● VORGEGEBENER TEXT
# # # #

Die Moritzburg in Halle stellt Doris Ziegler vor  |  | Doris Ziegler, Selbst mit Sohn II, 1986/87 | |
Das Kunstmuseum Moritzburg in Halle präsentiert seit Sonntag Werke von Doris Ziegler in der Schau „Ich bin Du!“. Die 1949 in Weimar geborene Malerin, die von 1969 bis 1974 an der Hochschule für Grafik und Buchkunst Leipzig (HGB) bei Werner Tübke und Wolfgang Mattheuer studierte, zählt zu den Vertreterinnen der Leipziger Schule, die sich durch ihre figurative Malerei auszeichnet. Orientiert an der neusachlichen Kunst der Zwischenkriegszeit erarbeitete sich Doris Ziegler einen „kühlen Blick“, so Kurator Paul Kaiser, der sie von ihren Kollegen unterscheide. Ihre gegenständliche Malweise thematisiert sachliche Industriedetails, die Kulissenwelt des Imaginären oder das weibliche Proletariat in der DDR. Zu sehen sind zwanzig Gemälde aus den Jahren 1977 bis 2016, in denen Doris Ziegler die vorherrschenden Geschlechterrollen in Frage stellt – teils lange vor den heutigen kulturellen Debatten um Geschlecht, Gender und Diversität.
Der Ausstellungstitel bezieht sich auf das damals provokante Gemälde „Ich bin Du“ von 1988. Die in Leipzig lebende Künstlerin, die 1989 Assistentin in der Fachrichtung Malerei und von 1993 bis 2014 als Professorin im Grundlagenstudium an der HGB unterrichtete, provozierte mit dem Werk, weil es „vermeintlich feministische Positionen aus dem Westen in den Kunstraum DDR transformierte“, erklärt Kaiser. In kühlen Graunuancen gehalten, blicken ein nackter Mann und eine nackte Frau, die sich an ihren Händen halten, den Betrachter an. Beide sitzen vor einem großen Fenster auf dem weißen Sims, hinter ihnen öffnet sich eine Straße mit Wohnhäusern und Fabrikbauten. Nüchtern und kühl ist nicht nur die Farbskala, sondern auch der Blick der Beiden. Sie wirken gleichberechtigt und in Freundschaft verbunden, was sich nicht zuletzt in den gleichartigen androgynen Gesichtern manifestiert.

# # # #

● DATENEINTRÄGE
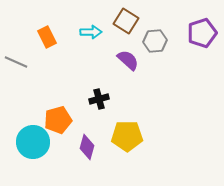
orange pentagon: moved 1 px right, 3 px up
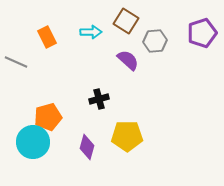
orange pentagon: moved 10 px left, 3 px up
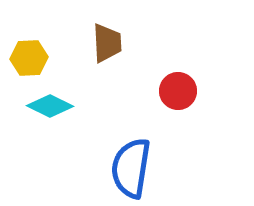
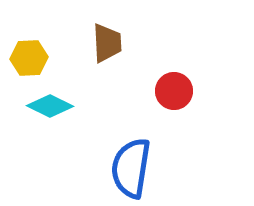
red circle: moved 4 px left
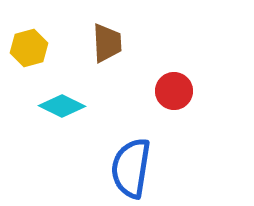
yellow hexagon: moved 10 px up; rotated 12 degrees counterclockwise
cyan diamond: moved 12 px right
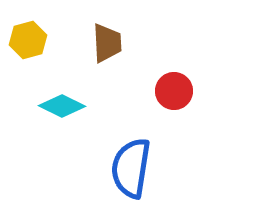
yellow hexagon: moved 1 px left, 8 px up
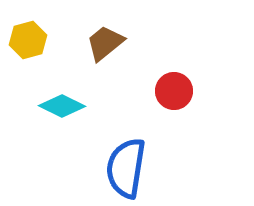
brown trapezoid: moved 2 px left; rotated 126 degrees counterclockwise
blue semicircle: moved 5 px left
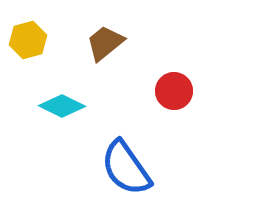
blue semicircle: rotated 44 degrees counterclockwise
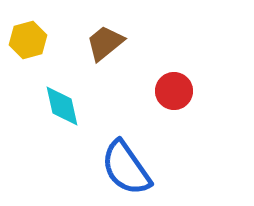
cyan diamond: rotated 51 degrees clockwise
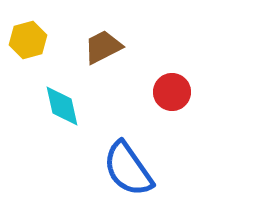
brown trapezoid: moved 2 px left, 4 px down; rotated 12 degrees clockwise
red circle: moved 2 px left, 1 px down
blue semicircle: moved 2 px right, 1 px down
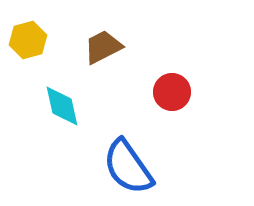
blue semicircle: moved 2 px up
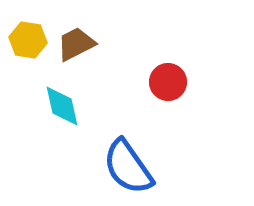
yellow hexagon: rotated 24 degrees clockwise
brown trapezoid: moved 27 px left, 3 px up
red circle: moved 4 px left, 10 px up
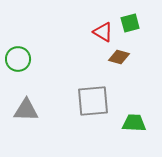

# # # #

Entnimm bitte dem vorgegebenen Text die Passage von „Der Ausstellungstitel bezieht“ bis „androgynen Gesichtern manifestiert.“ und gib sie Wort für Wort wieder.

● DAS ERGEBNIS
Der Ausstellungstitel bezieht sich auf das damals provokante Gemälde „Ich bin Du“ von 1988. Die in Leipzig lebende Künstlerin, die 1989 Assistentin in der Fachrichtung Malerei und von 1993 bis 2014 als Professorin im Grundlagenstudium an der HGB unterrichtete, provozierte mit dem Werk, weil es „vermeintlich feministische Positionen aus dem Westen in den Kunstraum DDR transformierte“, erklärt Kaiser. In kühlen Graunuancen gehalten, blicken ein nackter Mann und eine nackte Frau, die sich an ihren Händen halten, den Betrachter an. Beide sitzen vor einem großen Fenster auf dem weißen Sims, hinter ihnen öffnet sich eine Straße mit Wohnhäusern und Fabrikbauten. Nüchtern und kühl ist nicht nur die Farbskala, sondern auch der Blick der Beiden. Sie wirken gleichberechtigt und in Freundschaft verbunden, was sich nicht zuletzt in den gleichartigen androgynen Gesichtern manifestiert.